--- EXTRACTED ENTRIES ---
────
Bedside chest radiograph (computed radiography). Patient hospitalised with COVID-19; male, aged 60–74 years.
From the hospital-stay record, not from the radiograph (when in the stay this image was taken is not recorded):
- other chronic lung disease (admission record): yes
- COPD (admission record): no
────
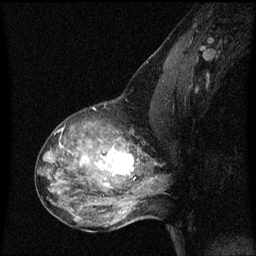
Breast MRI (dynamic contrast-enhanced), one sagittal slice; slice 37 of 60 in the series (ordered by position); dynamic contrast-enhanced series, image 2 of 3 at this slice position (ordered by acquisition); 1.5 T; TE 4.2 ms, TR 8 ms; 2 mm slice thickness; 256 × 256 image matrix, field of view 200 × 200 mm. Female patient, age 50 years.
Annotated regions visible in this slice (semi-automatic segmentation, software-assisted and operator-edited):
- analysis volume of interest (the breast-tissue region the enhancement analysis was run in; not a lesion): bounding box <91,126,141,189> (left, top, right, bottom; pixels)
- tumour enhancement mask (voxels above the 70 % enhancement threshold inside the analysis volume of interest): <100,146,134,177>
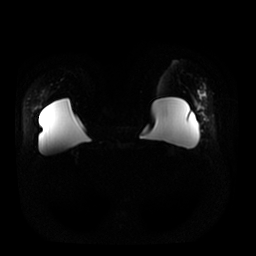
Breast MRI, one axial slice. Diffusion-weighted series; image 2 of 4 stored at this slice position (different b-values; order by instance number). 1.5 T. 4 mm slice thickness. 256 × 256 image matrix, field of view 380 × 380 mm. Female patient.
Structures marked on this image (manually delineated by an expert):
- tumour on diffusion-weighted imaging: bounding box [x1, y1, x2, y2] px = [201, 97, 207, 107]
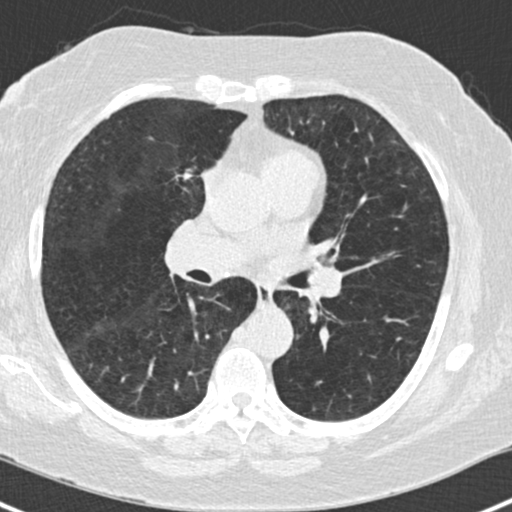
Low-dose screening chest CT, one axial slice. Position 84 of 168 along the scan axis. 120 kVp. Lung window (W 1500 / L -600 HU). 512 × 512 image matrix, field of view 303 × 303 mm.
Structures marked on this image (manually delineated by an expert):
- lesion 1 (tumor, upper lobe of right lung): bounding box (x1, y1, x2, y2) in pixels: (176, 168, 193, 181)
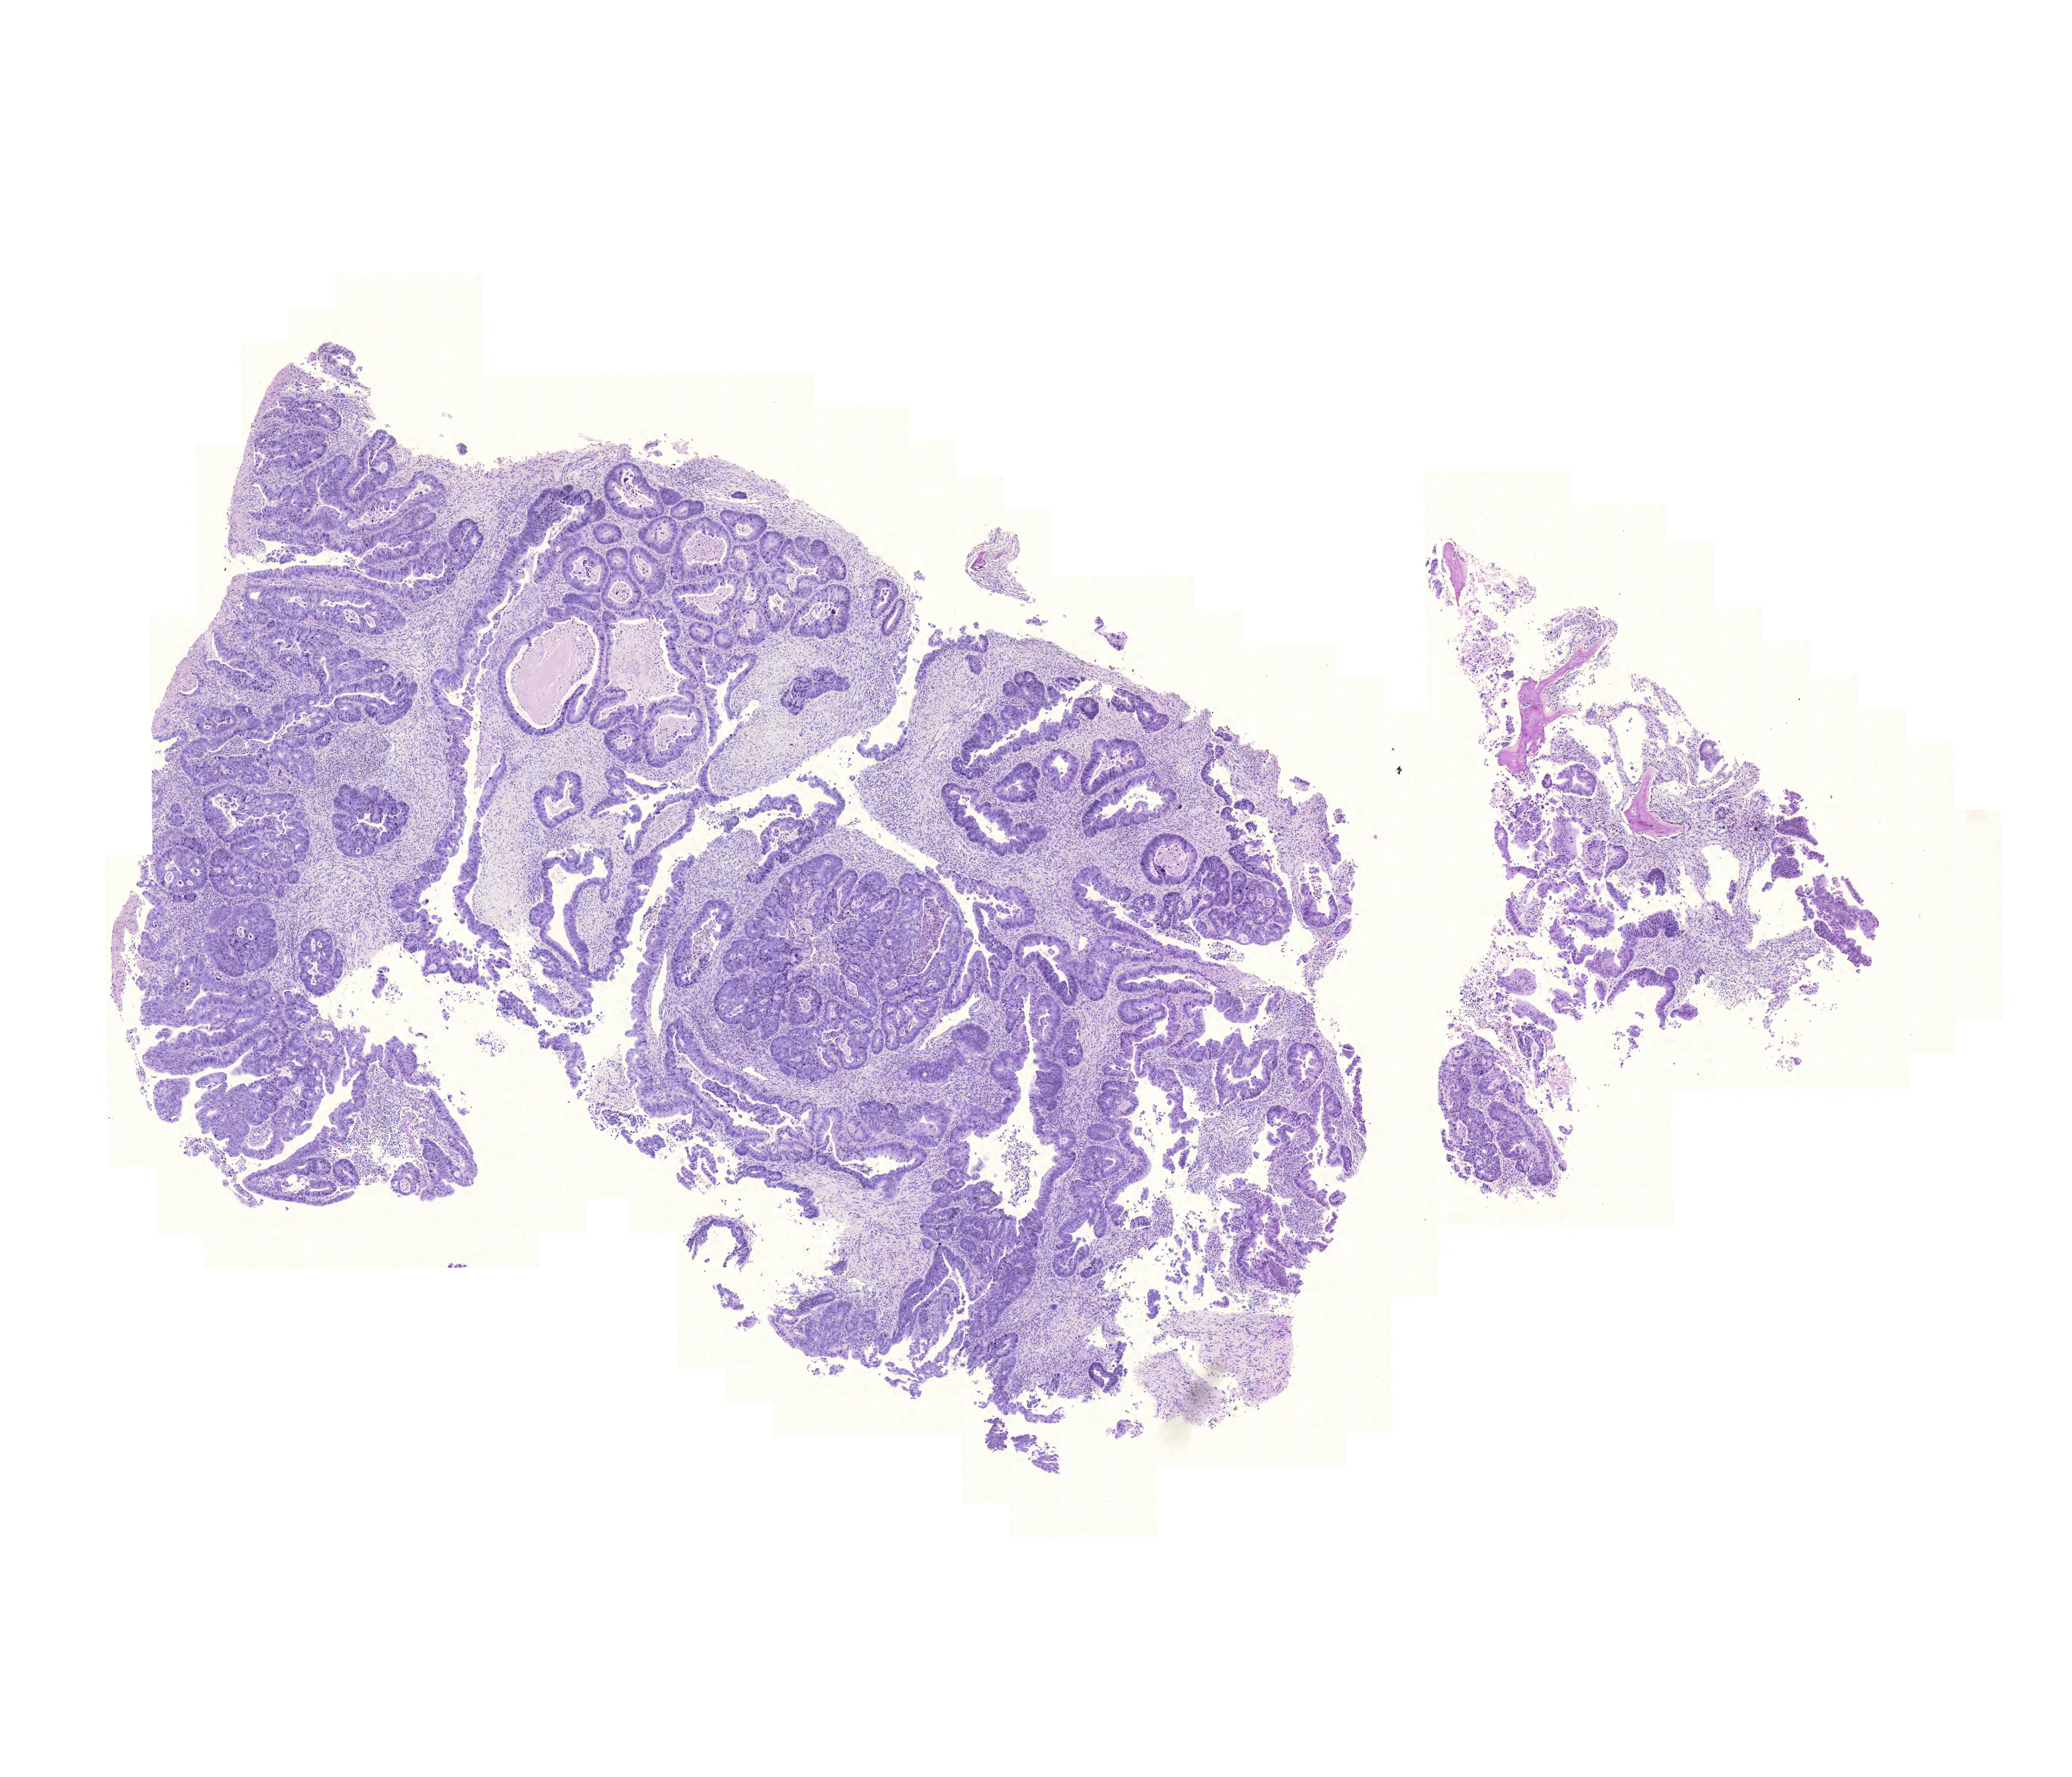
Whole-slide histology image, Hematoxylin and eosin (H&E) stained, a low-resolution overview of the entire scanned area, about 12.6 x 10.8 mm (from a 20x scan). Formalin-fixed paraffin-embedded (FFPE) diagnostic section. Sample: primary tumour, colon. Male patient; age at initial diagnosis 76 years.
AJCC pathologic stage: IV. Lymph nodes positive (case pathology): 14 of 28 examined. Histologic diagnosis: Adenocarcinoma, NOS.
────
--- WORK ORDER ---
Report every line from the listing above where the string "field" can be found.

--- RESPONSE AREA ---
Breast MRI (dynamic contrast-enhanced), one sagittal slice; slice 37 of 60 in the series (ordered by position); dynamic contrast-enhanced series, image 2 of 3 at this slice position (ordered by acquisition); 1.5 T; TE 4.2 ms, TR 8 ms; 2 mm slice thickness; 256 × 256 image matrix, field of view 200 × 200 mm. Female patient, age 50 years.
Breast MRI, one axial slice. Diffusion-weighted series; image 2 of 4 stored at this slice position (different b-values; order by instance number). 1.5 T. 4 mm slice thickness. 256 × 256 image matrix, field of view 380 × 380 mm. Female patient.
Low-dose screening chest CT, one axial slice. Position 84 of 168 along the scan axis. 120 kVp. Lung window (W 1500 / L -600 HU). 512 × 512 image matrix, field of view 303 × 303 mm.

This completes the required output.